9. De rechtbank veroordeelt verweerder in de door eiser gemaakte proceskosten. Voor zover het beroep betrekking heeft op het niet tijdig nemen van een besluit, stelt de rechtbank de proceskosten vast op € 118,00 (zie hiervoor onder 1.5). Voor zover het beroep betrekking heeft op de inhoudelijke beoordeling van het bestreden besluit, stelt de rechtbank de proceskosten op grond van het Besluit proceskosten bestuursrecht voor de door een derde beroepsmatig verleende rechtsbijstand vast op € 992,00 (1 punt voor het indienen van een beroepschrift en 1 punt voor het verschijnen ter zitting, met een waarde per punt van € 496,00 en een wegingsfactor 1).

Beslissing

De rechtbank
  • verklaart het beroep tegen het niet tijdig nemen van een besluit gegrond;
  • stelt vast dat verweerder, als gevolg van het niet tijdig nemen van een besluit, een dwangsom als bedoeld in artikel 4:17 van de Awb heeft verbeurd van in totaal € 940,00;
  • verklaart het beroep tegen het bestreden besluit gegrond;
  • vernietigt het bestreden besluit;
  • draagt verweerder op een nieuw besluit te nemen op de aanvraag, met inachtneming van deze uitspraak;
  • wijst het verzoek om vergoeding van de proceskosten toe en veroordeelt verweerder in de proceskosten, begroot op in totaal € 1.110,00;
  • draagt verweerder op het betaalde griffierecht van € 168,00 aan eiser te vergoeden.
Deze uitspraak is gedaan door mr.
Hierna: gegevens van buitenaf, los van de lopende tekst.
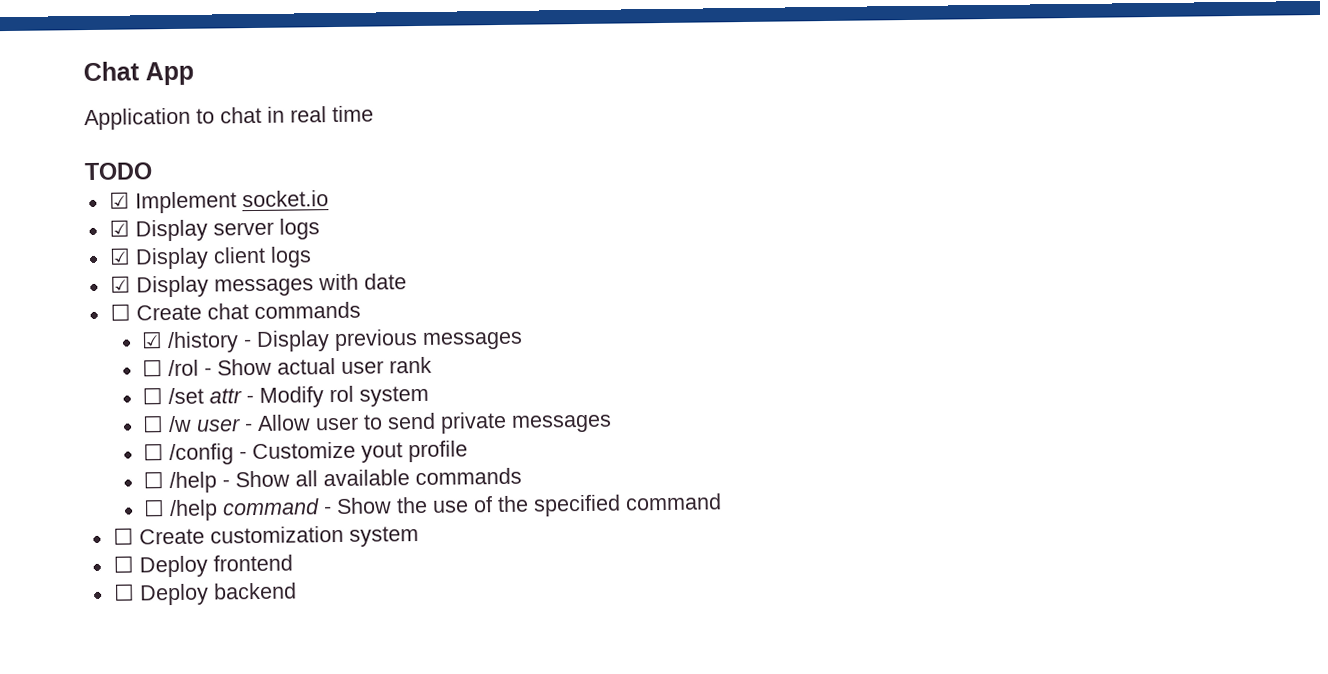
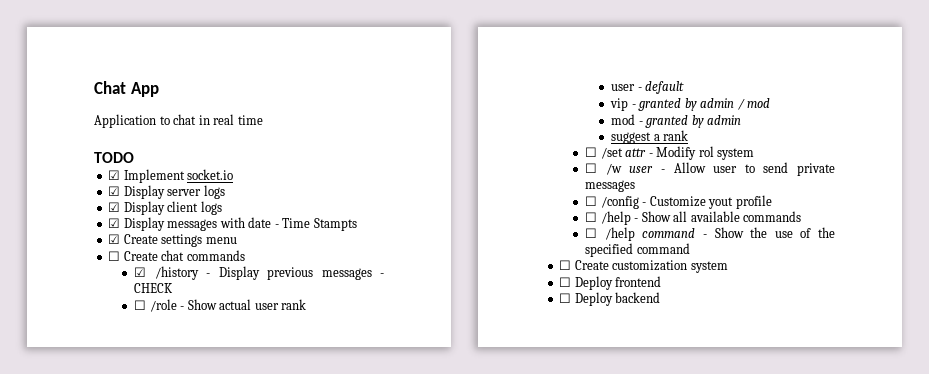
(407, 281) none -> [274,218,357,231] [108,234,237,247] - Time Stampts // ☑ Create settings menu
[142,359,200,377] // ☐ /rol -> [380,273,384,277] [134,283,174,293] [134,299,177,312] - CHECK // ☐ /role
(433, 365) none -> [611,81,685,94] [610,98,771,111] [611,114,742,128] [611,130,689,144] // user - default // vip - granted by admin / mod // mod - granted by admin // suggest a rank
R. van den Munckhof, voorzitter, mr. H.M.H. de Koning en mr. M.L.W.M. Viering, leden, in aanwezigheid van mr. E.C.J. Kohl, griffier.
De beslissing is in het openbaar uitgesproken op 22 november 2016.
griffier voorzitter
Afschrift verzonden aan partijen op:

Rechtsmiddel

Tegen deze uitspraak kan binnen zes weken na de dag van verzending daarvan hoger beroep worden ingesteld bij de Afdeling bestuursrechtspraak van de Raad van State. Als hoger beroep is ingesteld, kan bij de voorzieningenrechter van de hogerberoepsrechter worden verzocht om het treffen van een voorlopige voorziening of om het opheffen of wijzigen van een bij deze uitspraak getroffen voorlopige voorziening.